Liberal caucus colleague Linda Lapointe has given up her May 30 debate slot so his bill can have its required second hour of debate and potentially come to a vote at second reading in the Commons.
Bélanger's private member's bill, C-210, would change a line in the English version of O Canada from "in all thy sons command" to "in all of us command," making the anthem gender-neutral.
The Ottawa MP, diagnosed with ALS last fall and now able to speak only with the assistance of an electronic device, arrived by ambulance last Friday and sat in a wheelchair to make his case for the legislation. He was hospitalized this spring as he continues to fight the debilitating effects of the disease.
While his proposal is broadly supported by Liberals and New Democrats, Conservative MPs will have a free vote on the bill, and several Tories said during last week's debate that they oppose changing the lyric.
At the end of the scheduled hour Friday, an attempt by Liberal MP Greg Fergus to extend the debate was denied unanimous consent, meaning the bill's required second hour of debate would normally have had to wait until its next scheduled slot in the fall.
"He risks not being here. Everyone knows that," Fergus told CBC at the time.
Commons rules do, however, allow MPs to swap spots.
A lottery conducted in each Parliament to set the order of precedence for private members' business manages the high volume of private member's bills and motions by scheduling one MP per sitting day of the Commons. Within that order, it's possible for MPs to agree to switch turns.
Lapointe's bill was scheduled to come up for an hour of debate on May 30. But after seeing what happened on Friday, she decided to offer her spot to Bélanger to speed passage of his legislation this spring.
Her spokesman told CBC News Wednesday that the two MPs work together on the official languages committee, and she believed that because of his condition, this was the right move.

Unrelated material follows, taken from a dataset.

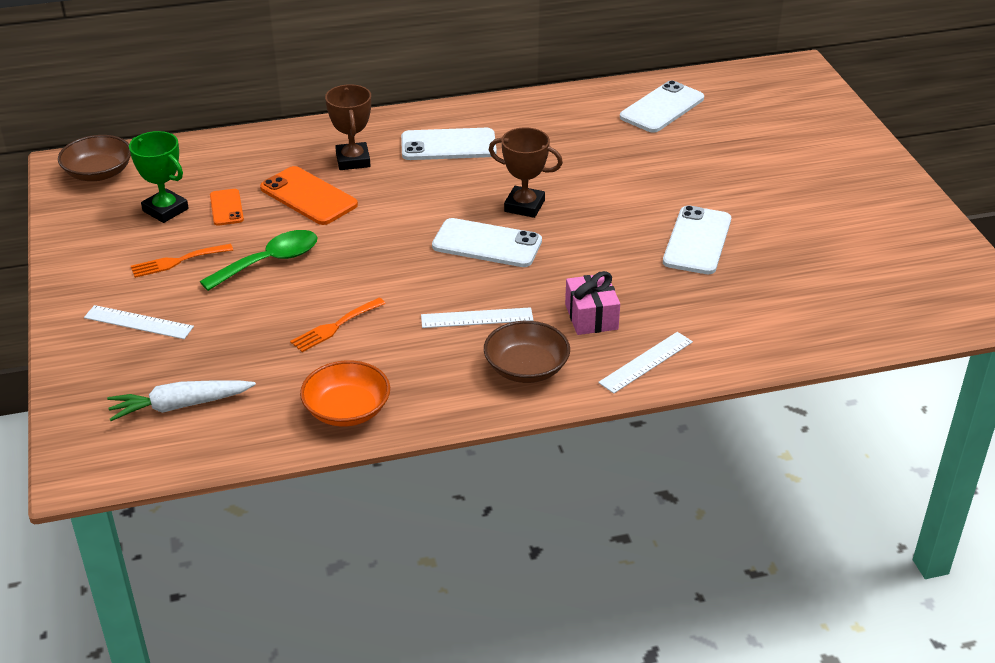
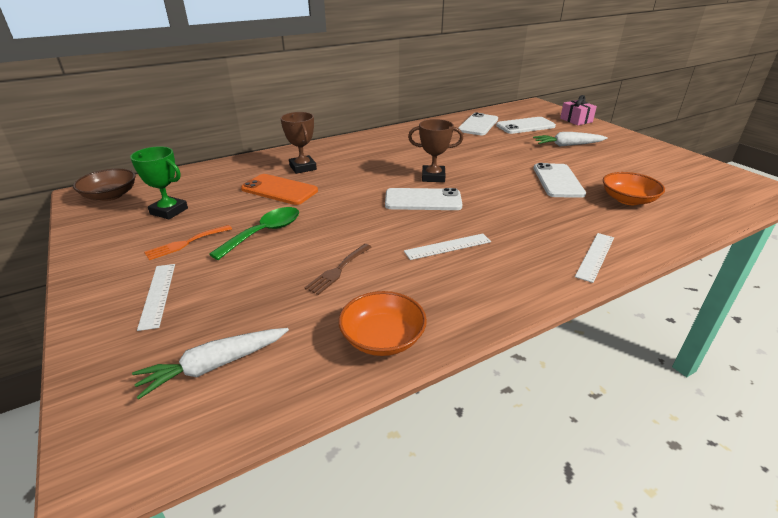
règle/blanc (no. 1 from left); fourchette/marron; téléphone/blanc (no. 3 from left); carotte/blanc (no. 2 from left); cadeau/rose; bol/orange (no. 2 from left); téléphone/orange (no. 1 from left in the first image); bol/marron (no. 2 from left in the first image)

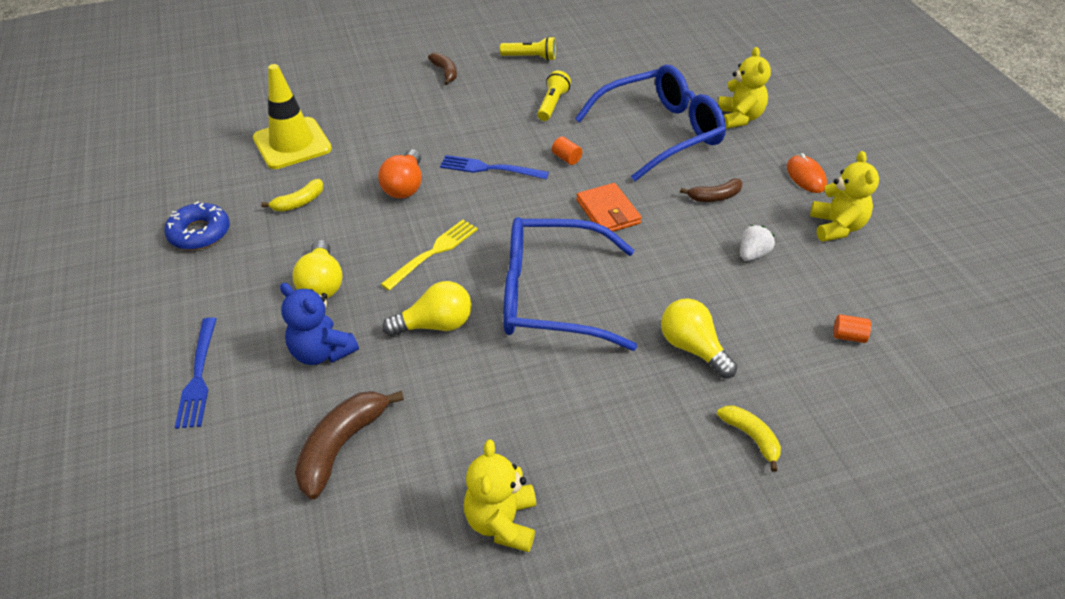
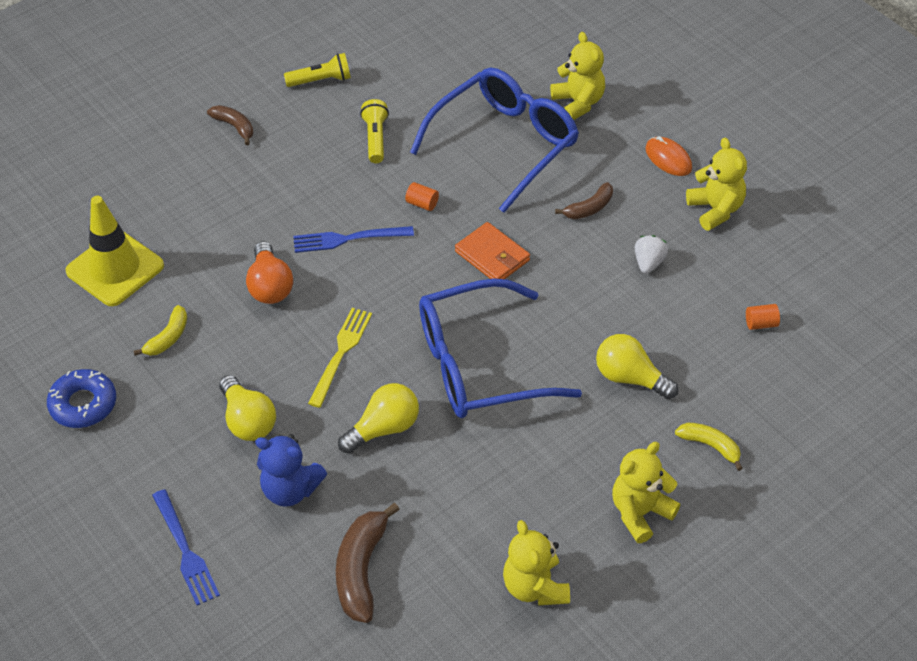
ours en peluche/jaune (no. 3 from left)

Her bill on credit card fees will take his previously-scheduled slot on Sept. 19.
Bélanger's bill now has a chance of coming to a vote as early as June 1. If passed at second reading, it will be referred to the Commons heritage committee for review in early June.
Since some MPs appear to oppose the bill, Bélanger's ability to see his legislation pass before the House breaks for summer recess will depend on a number of factors, including whether MPs attempt to amend the legislation.
Bélanger is required to be present at least one more time, to move concurrence of the bill at report stage — assuming it proceeds that far. He may also need the help of another colleague to get a slot for that to happen before the summer.